Emmanuel Macron, presidente della Francia, eletto con uno smilzo 24% dei voti al primo turno (al secondo liberali e buona parte delle sinistre si son buttati su di lui per evitare l’apocalisse-Le Pen) ha avuto una luna di miele elettorale piuttosto breve. I migliori cervelli della République sono indaffarati a capire come ha fatto a scendere nei sondaggi di gradimento di ben 24 punti in soli 3 mesi. Del resto non si può piacere a tutti se si hanno idee chiare e posizioni ferme, si capisce. Del resto il nostro nel 2014 si proclama «socialista», nel 2015 «liberale», nel 2016 come «non socialista», a fine 2016 «uomo di sinistra» e «liberale» allo stesso tempo. Memorabile.

A quanto pare i francesi hanno qualche difficoltà a digerire le sue meravigliose riforme. Dopo aver collezionato una bella contestazione di piazza prima di entrare in carica, appena eletto (un primato condiviso col suo amico Trump) l’8 maggio 2017, Macron ha incassato già diverse mobilitazioni da parte dei sindacati; forse non hanno troppo rasserenato gli animi una legge anti-terrorismo piuttosto liberticida (3 ottobre 2017) e un amoroso trasporto verso il presidente Usa, gioiosamente coronato dal bombardamento congiunto della Siria, anzi paiono piuttosto incupiti dai provvedimenti in materia economica.

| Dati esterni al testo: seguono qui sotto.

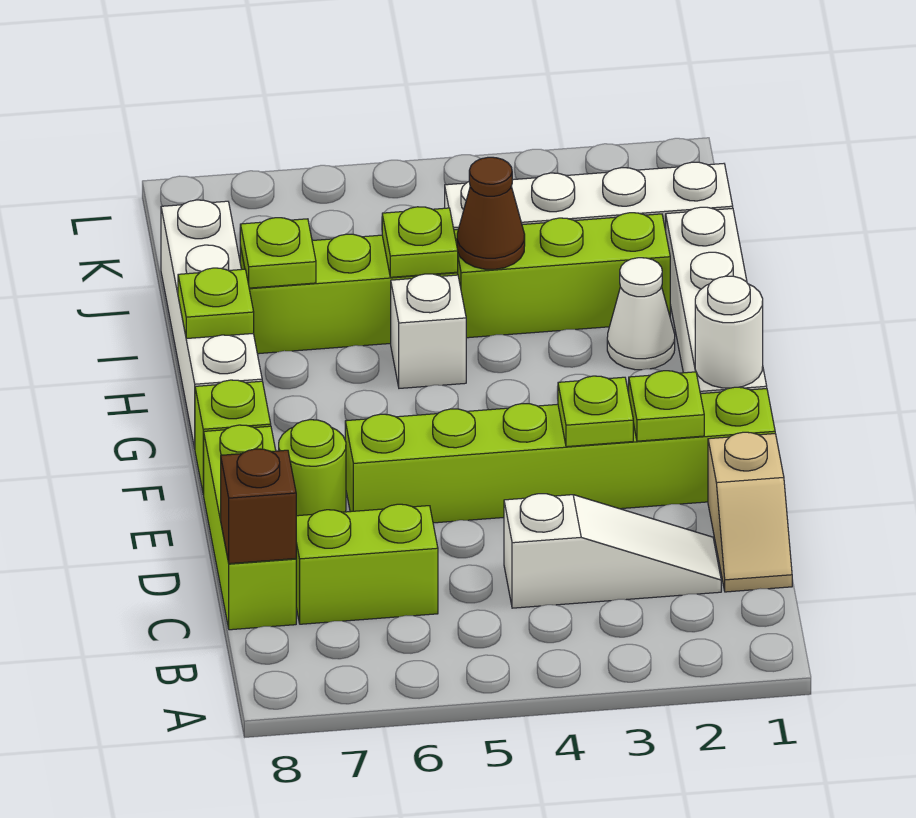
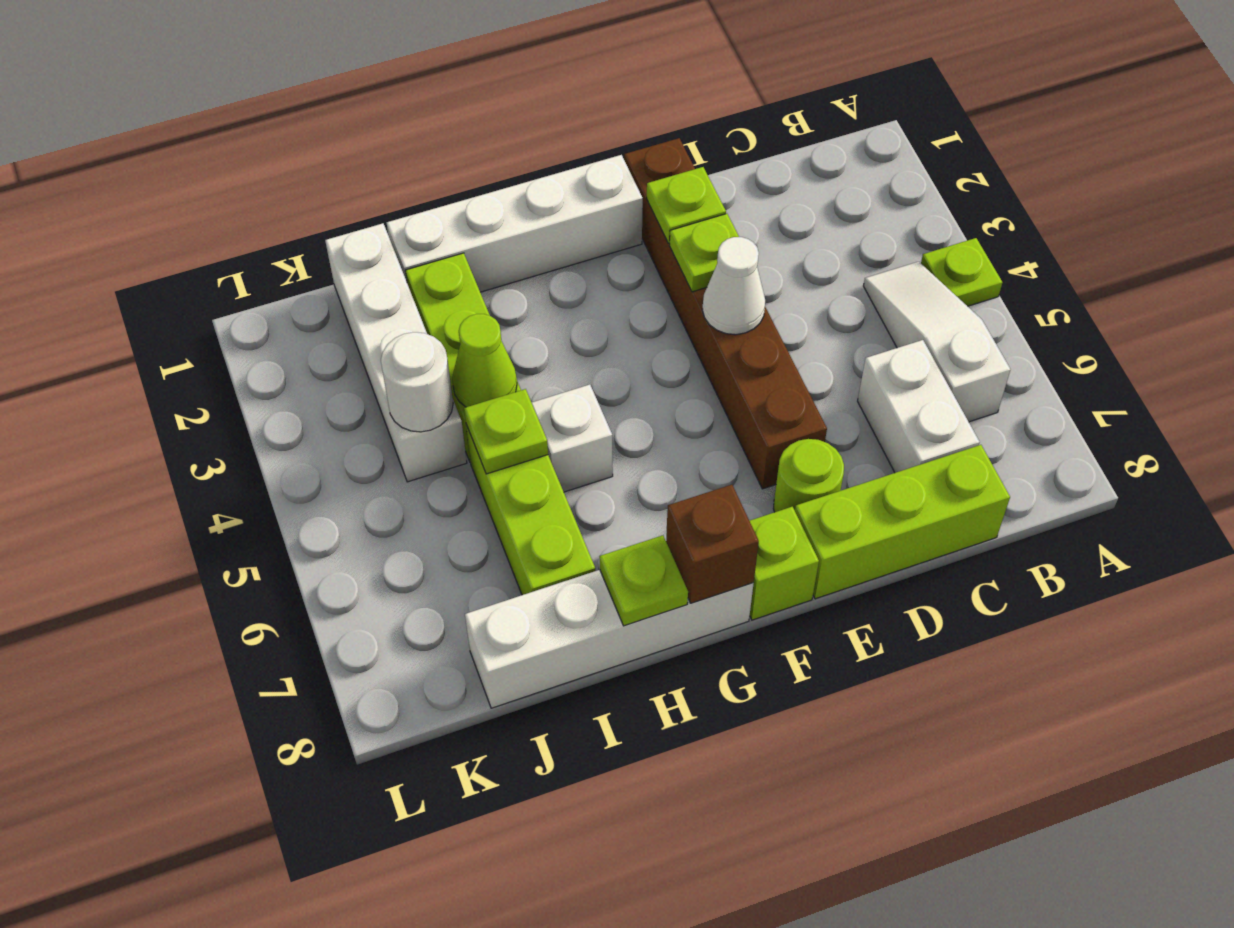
tan 1x2 slope [708,432,792,592] -> none
white 1x3 slope [504,494,721,608] -> white 1x3 slope moved to [864,262,1011,422]
lime 1x2 brick [296,504,438,624] -> white 1x2 brick [858,340,980,473]
brown 1x1 brick [221,449,296,564] -> brown 1x1 brick moved to [666,485,759,603]
lime 1x6 brick [345,387,775,523] -> brown 1x6 brick [624,138,827,489]
white 1x1 round brick [695,276,763,388] -> white 1x1 round brick moved to [381,332,453,432]
white 1x1 cone [607,258,675,370] -> white 1x1 cone moved to [702,237,765,335]
brown 1x1 cone [457,157,525,269] -> lime 1x1 cone [452,314,517,407]
lime 1x1 plate [240,218,316,288] -> lime 1x1 plate moved to [921,238,1002,306]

Secondo l’Ofce (Osservatorio Francese per le Congiunture economiche) le riforme fiscali votate a dicembre 2017 favoriranno nel prossimo futuro il 2% dei redditi (quelli più alti) comportando a breve termine «la riduzione della fiscalità sul capitale, sui profitti d’impresa e l’innalzamento della fiscalità indiretta (quella più iniqua), l’Iva»; e senza migliorare più di tanto i conti pubblici, (Ofce, nota del 15 gennaio 2018).

Lo scorso 19 aprile in decine di città francesi sono scesi in strada migliaia di lavoratori delle poste, del pubblico impiego, delle ferrovie, studenti, insegnati, personale ospedaliero; una tappa intermedia del percorso deciso in una assemblea che si è tenuta luogo il 4 di aprile, il cui culmine consiste proprio nel 5 maggio: il progetto di ricondurre tutti «i piccoli ruscelli di collera ad un impetuoso fiume di speranza».

Presenti al’incontro l’economista Fredric Lordon, Francois Ruffin (deputato de La Franse Insoumise, il movimento di Jean-Luc Mélenchon) e Gaël Quirante, il sindacalista licenziato presso La Poste, la spa di servizi postali e telefonia controllata dallo Stato francese; il licenziamento era stato rifiutato per quattro volte dall’Ispettorato del Lavoro, finché l’attuale ministro del Lavoro sotto Macron l’ha infine autorizzato. Muriel Pénicaud, lo zelante ministro, con un passato alle risorse umane della Danone, ha attuato una riforma del lavoro con 5 leggi-delega che ha suscitato un deciso scontento nei sindacati, che hanno indetto uno sciopero il successivo settembre.

Il movimento francese la Nuit Debout (marzo 2016) che contestava la riforma del lavoro di Hollande non ha portato bene al governo. Adesso sembra risvegliarsi qualcosa di simile, visto che fra gli animatori che intendono fare la «festa a Marcon e al suo mondo» c’è Ruffin, il deputato della France Insoumise che col suo film Merci Patron ! aveva dato allora un discreto afflato alla protesta.

Nel Programma Nazionale di Riforme prontamente recapitato alla Ue il governo pone in luce i tre assi programmatici per liberare il potenziale dell’economia francese: «riformare il mercato del lavoro», «stimolare gli investimenti alleggerendo la fiscalità», «creare un ambiente attrattivo per le imprese e stimolare la competitività». Forse si era creata la aspettativa che tutto ciò sarebbe passato senza troppo clamore con una nuova egemonia liberale. A quanto pare il calcolo non è stato ben ponderato. La Francia si batterà.